_Exercise details_
Duplicate the listing from the line with "Rendered at 1654 by 1034 pixels." to the line with "Identify the document", both lines included.

_Provided data_
^^^^^^^^

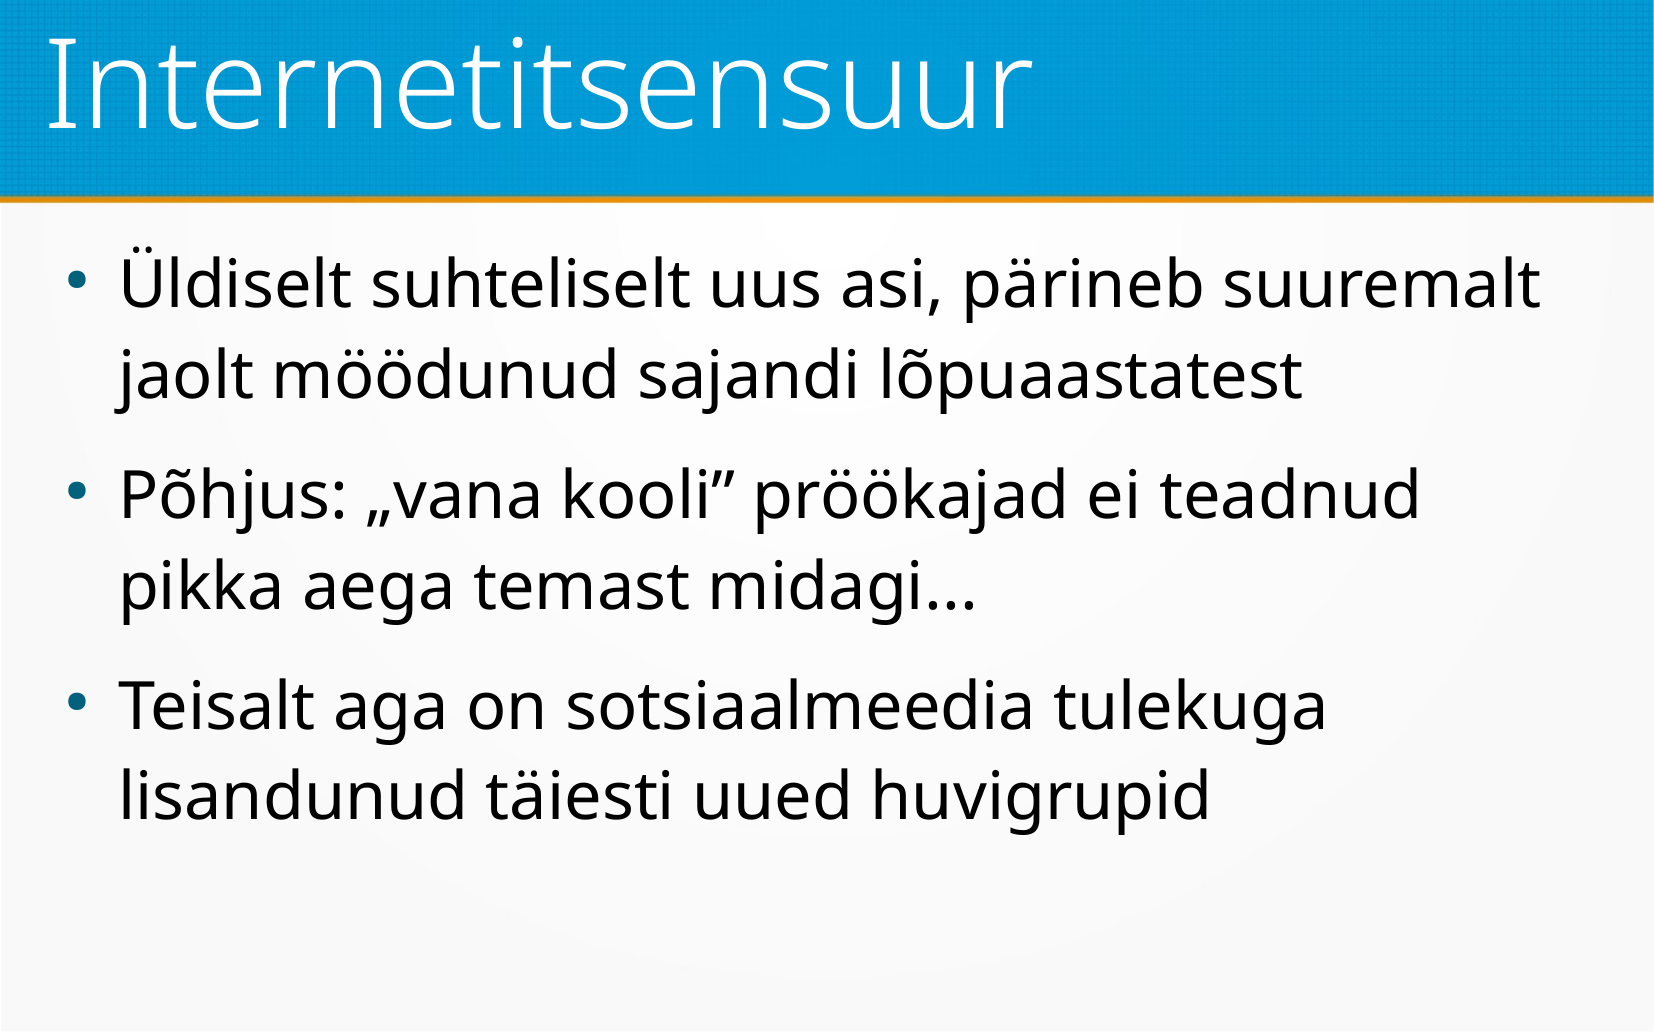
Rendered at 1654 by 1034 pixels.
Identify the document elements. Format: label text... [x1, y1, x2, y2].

^^^^^^^^

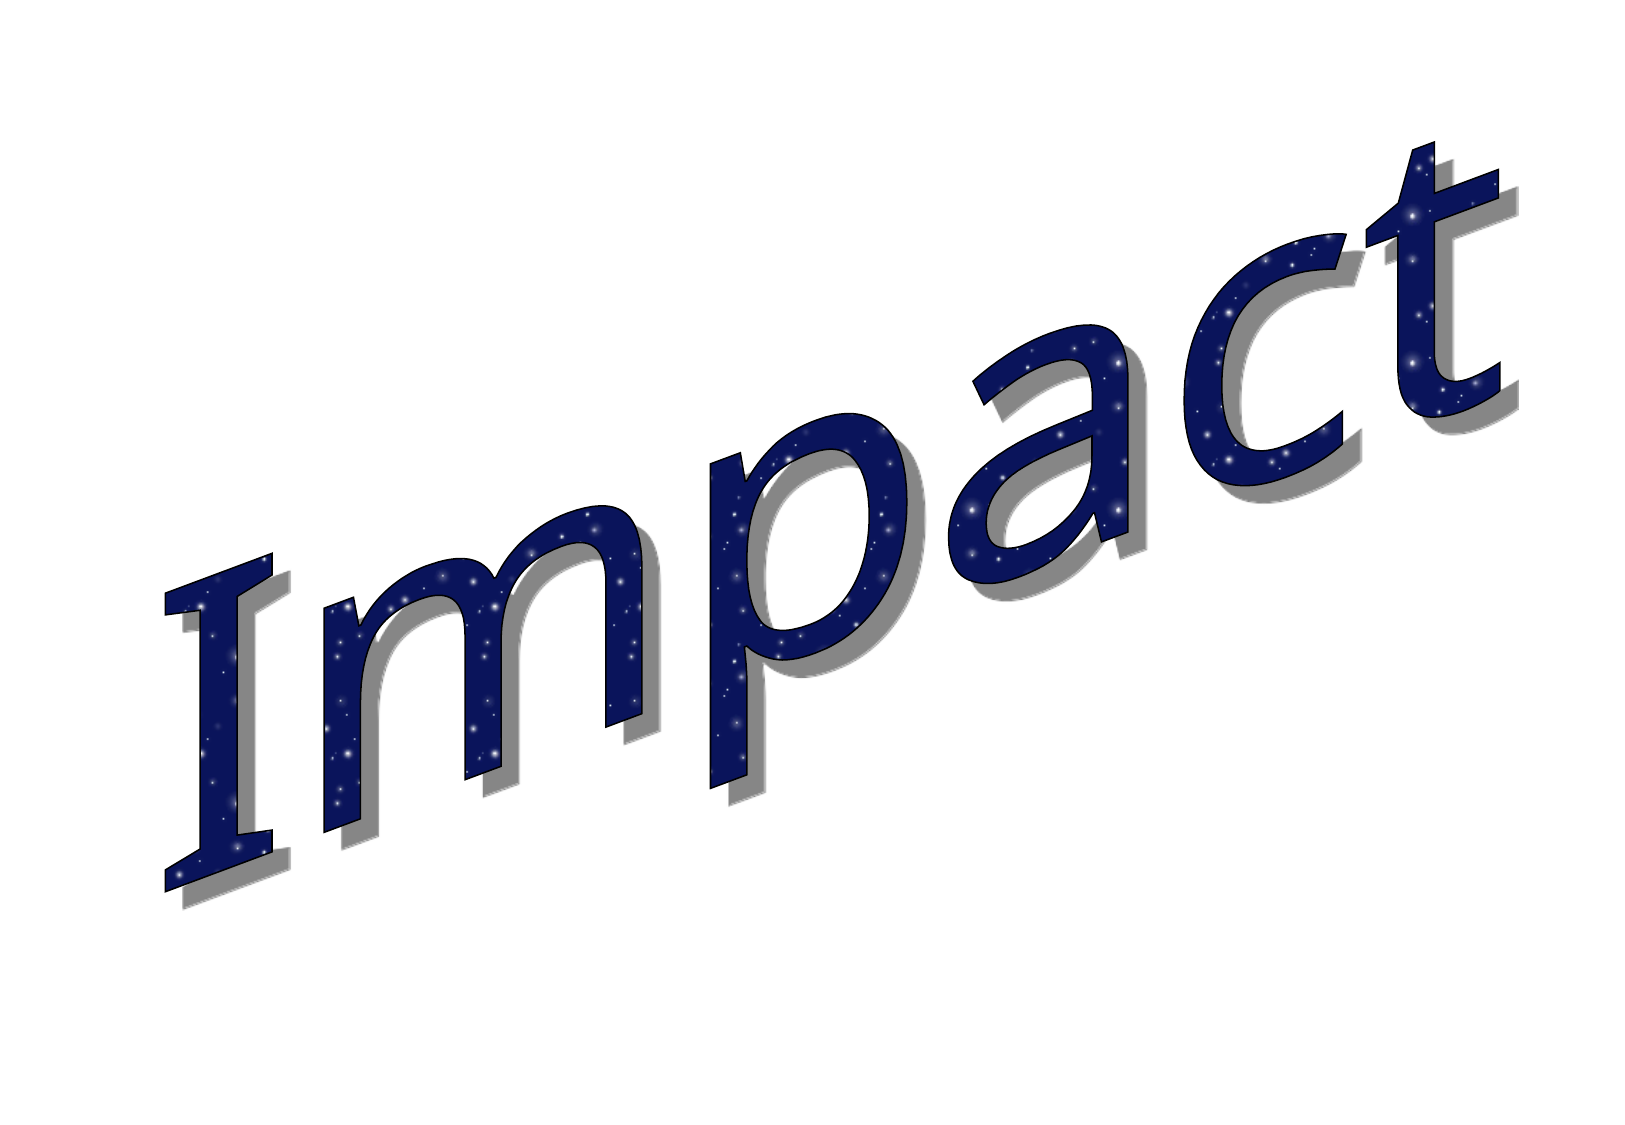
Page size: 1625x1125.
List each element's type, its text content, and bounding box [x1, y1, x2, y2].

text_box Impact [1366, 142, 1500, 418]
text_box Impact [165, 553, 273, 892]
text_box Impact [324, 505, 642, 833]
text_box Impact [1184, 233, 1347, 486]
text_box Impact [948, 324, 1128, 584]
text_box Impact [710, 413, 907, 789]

^^^^^^^^

_Result of the exercise_
Rendered at 1654 by 1034 pixels.
Identify the document elements. Format: label text... [x1, y1, x2, y2].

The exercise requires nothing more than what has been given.